We don't detect the language of files named "Makefile" correctly. Pygments does; it looks like the rule Pygments uses is "if there is no dot in the filename, use the whole filename", since the string "makefile" does not appear in the Pygments source so I believe this isn't a special case.
However, our logic currently looks like this:
$lang = detect_from_filename($filename); if ($lang === null) { $lang = detect_from_content($data); }
If we add the "use the whole filename", we'll always get a language out of detect_from_filename(), so we'll never invoke the data-based language guesser. The logic needs to look like this instead:
$lang = detect_from_filename($filename); if (!is_valid_language($lang)) { $data_lang = detect_from_content($data); if (is_valid_langauge($data_lang)) { $lang = $data_lang; } }
Implementing is_valid_language() is a bit tricky. A language is valid if we support it explicitly, or if Pygments supports it. We can get a list of langauges Pygments supports with pygmentize -L lexers, but we don't want to run or parse this every time.
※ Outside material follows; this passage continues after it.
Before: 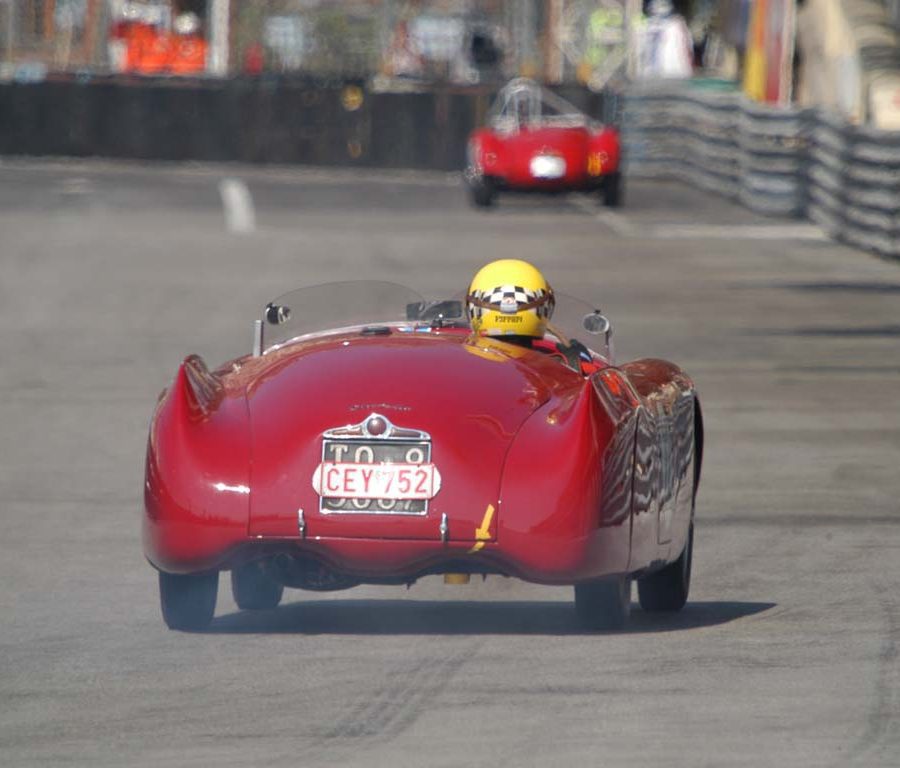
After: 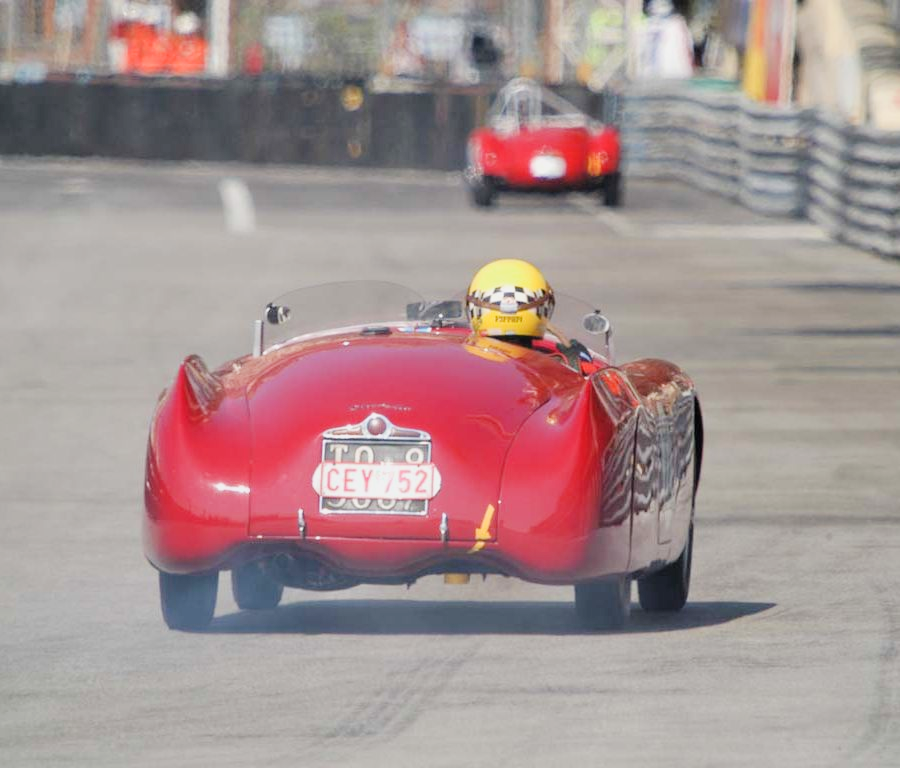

The list may change based on Pygments versions, too.
I think the simplest approach is:
- Just copy-paste the list out of modern Pygments into libphutil, and we'll update it once a year or whatever (as new languages are created).
- Map the lexers to human-readable language names.
- Add the custom lexers we support (Rainbow, Invisible).
We can use this list to implement T832, too.
So, specifically, this would boil down to:
- Add a public static getSupportedLanguages() to PhutilDefaultSyntaxHighlighterEngine.
- This returns a big hard-coded map of Pygments languages plus additional languages.
- Implement the modified check above ("if filename language isn't valid..").
- Add a rule to PhutilDefaultSyntaxHighlighterEngine->getLanguageFromFilename() which uses the entire filename if nothing matches (e.g., return basename($filename); instead of return null; at the end).
If you came here looking for a short answer:
You can update your configuration to do better:
→ →
You can add/update it to add your favorite missing language (By filename).
The upstream is very reluctant to just update the existing hard-coded map with new values, so don't try to submit patches for it.